Based on the evaluation results, you can identify areas for improvement in your RAG application. Common improvements include:

1. **Refining the prompt**: Adjust the prompt to encourage more precise reference citation
2. **Adjusting retrieval parameters**: Modify the number of retrieved documents or relevance thresholds
3. **Enhancing document chunking**: Change how documents are split and indexed
4. **Implementing better ranking**: Add reranking steps to prioritise the most relevant documents

To modify your RAG Skill, see the [Skill Setup](4.%20Skill%20Setup%20-%20Customizing%20and%20Developing%20Kernel%20Skills.ipynb#evaluation1) part of this tutorial.

## Summary

In this section, you established a comprehensive evaluation framework for your RAG application:

✅ **Created structured evaluation components** including a task wrapper, evaluation logic, and aggregation metrics

✅ **Built a diverse test dataset** covering key topics in your document collection

✅ **Established objective evaluation criteria** based on keyword presence in generated answers

✅ **Implemented aggregation metrics** to track overall system performance

✅ **Integrated with PhariaStudio's visualisation tools** for intuitive result analysis

✅ **Developed strategies for targeted improvements** based on evaluation insights

This evaluation framework provides you with a systematic way to measure RAG performance and identify areas for improvement. As you refine your application, regular evaluation runs help ensure that changes positively impact system quality.

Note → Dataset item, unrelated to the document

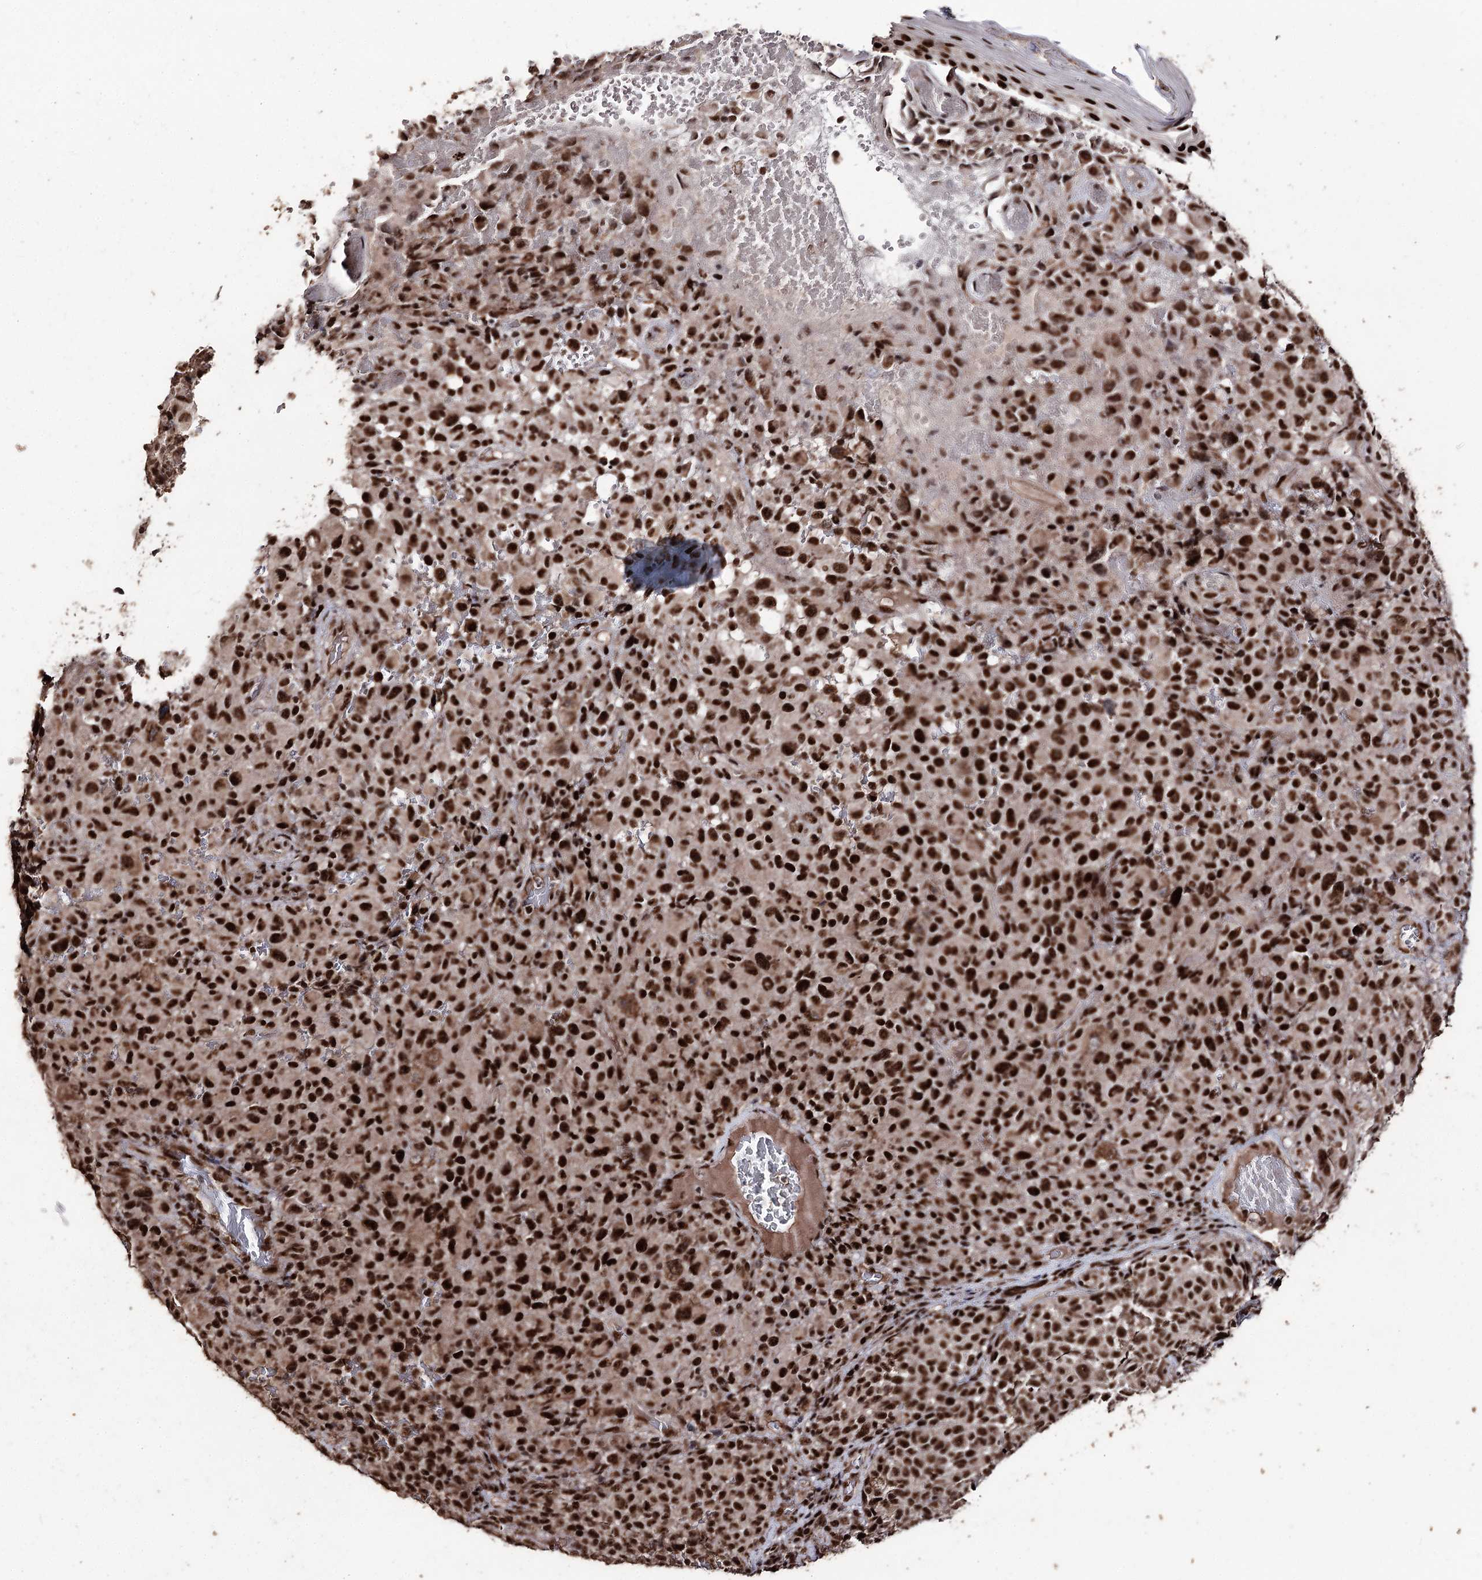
{"staining": {"intensity": "strong", "quantity": ">75%", "location": "nuclear"}, "tissue": "melanoma", "cell_type": "Tumor cells", "image_type": "cancer", "snomed": [{"axis": "morphology", "description": "Malignant melanoma, NOS"}, {"axis": "topography", "description": "Skin"}], "caption": "About >75% of tumor cells in malignant melanoma display strong nuclear protein expression as visualized by brown immunohistochemical staining.", "gene": "U2SURP", "patient": {"sex": "female", "age": 82}}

Remember that different use cases may require different evaluation approaches. Consider expanding your evaluation framework with:

- Human evaluation for subjective aspects of answer quality
- Task-specific metrics for particular domains
- *LLM as a judge* for large scale semantic tests

In the next section, we explore how to deploy your fully evaluated RAG application for production use.